С точки же зрения интересов культуры, которая, по существенному своему признаку, должна быть понимаема, прежде всего, как предание и преемство, насколько желательно усовершенствование правописания (наприм<ер>, восстановление начертания «врѣмя»), настолько опасны притязания предопределить направление преобразований, подчинить их какой-либо (утилитарной или иной) тенденции. Представим себе только, какие последствия для духовной жизни всего человечества повлекло бы за собою изменение эллинского правописания в период византийский, письменное закрепление воспреобладавшего в эту пору фонецизма (a именно, иотацизма{19}): ключ, открывающий нам доступ в сокровищницы древности, надолго, если не навсегда, был бы утерян, и, быть может, только новейшие успехи эпиграфики позволили бы кое-как нащупать в потемках потайные ходы в заколдованную округу священных развалин. А фонетическая транскрипция современного английского говора сделала бы говорящих по-английски негров — в принципе, по крайней мере, — полноправными преемниками и носителями британского имени{20}.

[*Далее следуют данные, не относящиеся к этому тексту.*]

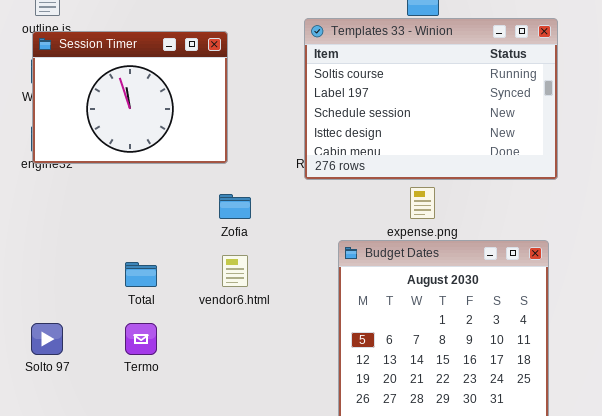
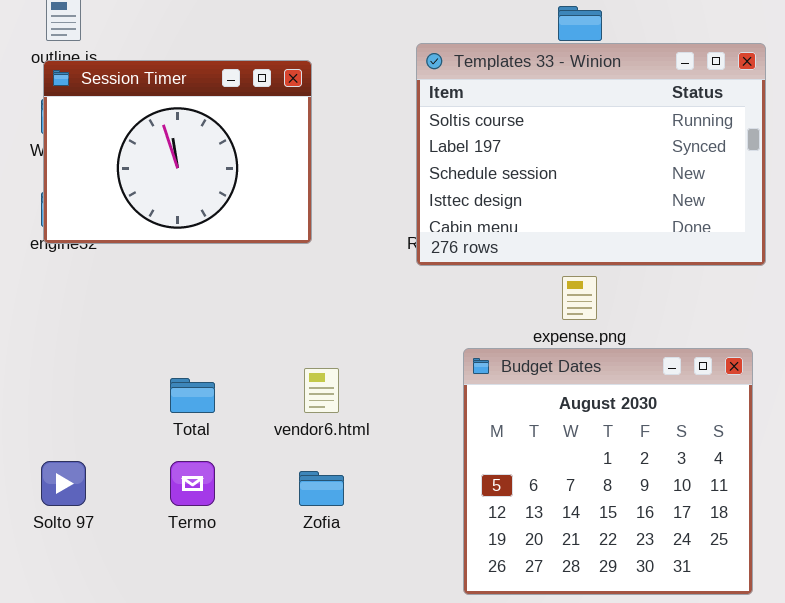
Zofia: [219,194,251,219] -> [299,471,344,506], moved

Язык наш неразрывно сросся с глаголами церкви: мы хотели бы его обмирщить [554]. Подобным же образом кустари новейшей украинской словесности{22} хватают пригоршнями польские слова, лишь бы вытеснить и искоренить речения церковно-славянские из преобразуемого ими в самостийную молвь наречия. Наши языковеды, конечно, вправе гордиться успешным решением чисто научной задачи, заключавшейся в выделении исконно русских составных частей нашего двуипостасного языка; но теоретическое различение элементов русских и церковно-славянских отнюдь не оправдывает{23} произвольных новшеств, будто бы «в русском духе» [555], и общего увлечения практическим провинциализмом, каким должно быть признано вожделение сузить великое вместилище нашей вселенской славы, обрусить — смешно сказать! — живую русскую речь. Им самим слишком ведомо, что, пока звучит она, будут звучать в ней родным, неотъемлемо-присущим ей звуком и когда-то напетые над ее колыбелью далекие слова, как «рождение» и «воскресение», «власть» и «слава», «блаженство» и «сладость», «благодарность» и «надежда»…
Нет, не может быть обмирщен в глубинах своих русский язык! И довольно народу, немотствующему про свое и лопочущему только что разобранное по складам чужое, довольно ему заговорить по-своему, по-русски, чтобы вспомнить и Мать сыру-Землю с ее глубинною правдой, и Бога в вышних с Его законом.